Kappe wurde wütend. Nicht nur, dass die Frau erst durch die Polizeiaktion in die Verlegenheit gekommen war, ihren Namen angeben und damit eine «intellektuelle Urkundenfälschung» begehen zu müssen. Mit der zweiten Strafe wurde sie für dasselbe Delikt noch einmal verurteilt. Und es fuhr ihm ein Stich durch die Brust, ein intellektueller Stich sozusagen, als er daran dachte, dass Klara, falls ihm im Dienst mal etwas zustoßen sollte, vielleicht auch in eine solche Zwickmühle der Gerechtigkeit geraten könnte.
Dann kam es noch dicker: Ein junger Bursche gab alles sofort zu. Er war in der Chausseestraße am Vormittag in ein Kino eingedrungen und hatte eine Tafel Schokolade und eine Violine erbeutet. Die Schokolade hatte er auf der Straße verschlungen, die Violine für fünf Mark verkauft. Davon konnte er zwei Tage lang leben. Als das Geld alle war, hatte er sich der Polizei gestellt.
Der Richter redete ihm zu: «Das ist schwerer Einbruch, ein Verbrechen, das vor einem ordentlichen Gericht abgehandelt werden müsste.»
Doch der Junge sagte bloß: «Nee, nee, det is hier richtig.» Der Staatsanwalt plädierte für Härte: «Der Mann zeigt keine Reue. Und freiwillig gestellt hat er sich doch nur, weil er keine Arbeit hat und bei der Kälte in Berlin eine Unterkunft braucht.»
Daraufhin wartete Kappe seinen Fall gar nicht mehr ab und floh tief bedrückt nach Hause.

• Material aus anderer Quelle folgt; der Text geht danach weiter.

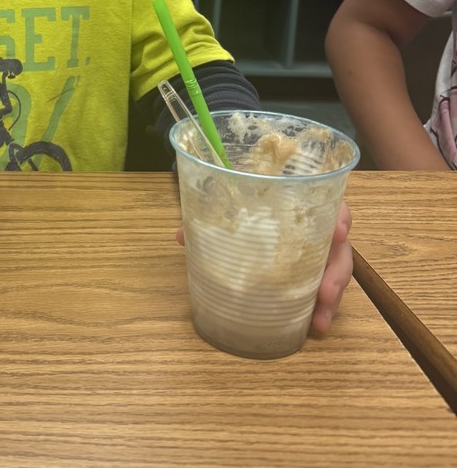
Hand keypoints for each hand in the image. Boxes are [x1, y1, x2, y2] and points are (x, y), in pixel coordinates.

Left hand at [175, 199, 353, 335]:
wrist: (250, 200)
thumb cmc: (247, 196)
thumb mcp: (232, 201)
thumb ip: (211, 214)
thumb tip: (182, 235)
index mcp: (302, 199)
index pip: (331, 202)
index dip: (339, 215)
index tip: (338, 231)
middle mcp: (317, 224)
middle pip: (339, 246)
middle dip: (336, 271)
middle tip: (326, 292)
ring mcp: (319, 249)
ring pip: (336, 272)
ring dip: (331, 297)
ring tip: (320, 321)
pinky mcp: (314, 270)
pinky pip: (325, 288)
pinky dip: (320, 308)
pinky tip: (314, 327)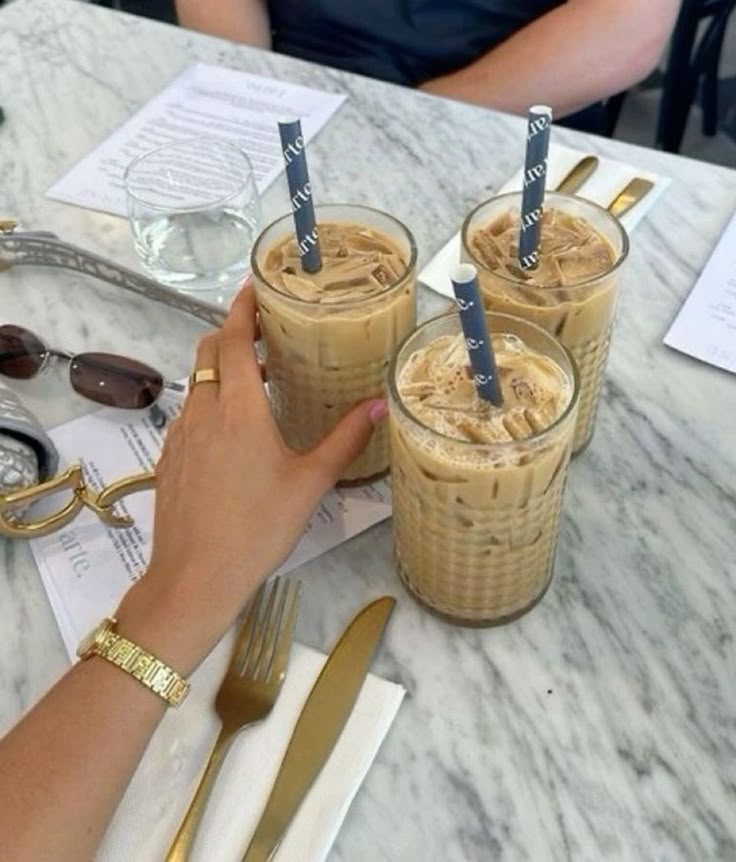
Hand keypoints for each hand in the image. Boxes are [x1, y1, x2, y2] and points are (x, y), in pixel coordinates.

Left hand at [117, 281, 385, 667]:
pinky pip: (188, 413)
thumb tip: (379, 406)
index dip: (242, 308)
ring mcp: (180, 435)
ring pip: (196, 383)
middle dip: (232, 333)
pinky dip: (209, 402)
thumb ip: (345, 439)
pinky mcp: (169, 458)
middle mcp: (203, 412)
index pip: (232, 340)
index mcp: (238, 409)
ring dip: (221, 370)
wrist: (195, 578)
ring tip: (257, 382)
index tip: (255, 287)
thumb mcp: (310, 483)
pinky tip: (233, 431)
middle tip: (265, 335)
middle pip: (208, 352)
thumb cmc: (258, 528)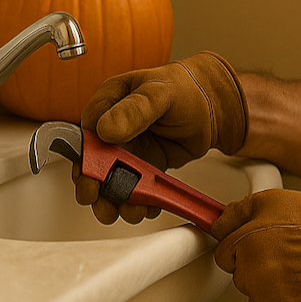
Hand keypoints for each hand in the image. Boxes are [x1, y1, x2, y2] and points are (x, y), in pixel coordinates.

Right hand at [74, 51, 247, 223]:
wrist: (215, 104)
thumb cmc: (185, 89)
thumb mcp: (159, 93)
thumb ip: (134, 110)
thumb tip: (105, 130)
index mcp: (109, 103)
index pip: (87, 135)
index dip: (85, 158)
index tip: (89, 176)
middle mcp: (114, 128)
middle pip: (95, 163)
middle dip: (96, 187)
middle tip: (101, 204)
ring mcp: (130, 148)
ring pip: (115, 180)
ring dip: (118, 200)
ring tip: (128, 213)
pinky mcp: (146, 164)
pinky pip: (138, 186)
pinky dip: (141, 200)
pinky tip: (146, 209)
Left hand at [212, 189, 300, 301]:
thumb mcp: (269, 201)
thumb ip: (236, 212)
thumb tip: (216, 220)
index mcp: (241, 247)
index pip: (225, 255)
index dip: (243, 246)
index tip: (258, 243)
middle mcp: (249, 277)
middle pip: (242, 276)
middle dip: (257, 265)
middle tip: (284, 250)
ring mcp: (267, 299)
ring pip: (259, 295)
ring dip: (272, 284)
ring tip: (297, 264)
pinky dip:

DIE VERABSCHIEDUNG fand am nächsten Tag in von Canows Zimmer statt. Die engsten Mitarbeiter waren anwesend. Von Canow hatte Bier und Schrippen mit Schinken holen lassen. Für jeden eine Flasche und eine Schrippe. Er trug seinen Sonntagsanzug und eine verschämte Osterglocke im Revers. Andere Blumen gab es im April noch nicht. Von Canow hielt eine Rede, während Galgenberg unentwegt zu dem kleinen Rauchtisch mit den offenen Bierflaschen hinüberschaute. Kappe wusste genau, was sein Kollege dachte:«Beeil dich, von Canow, das Bier steht ab!»
Und von Canow kam wirklich schnell zum Ende. Er hatte sich sowieso nur eine Würdigung seiner Verdienste vorgenommen, und diese Aufgabe erledigte sich selbst bei äußerster Sorgfalt recht flott. Kein Wort des Lobes für die Zusammenarbeit. Keine guten Wünsche für die Zukunft der Abteilung. Nur von Canow, von Canow, von Canow.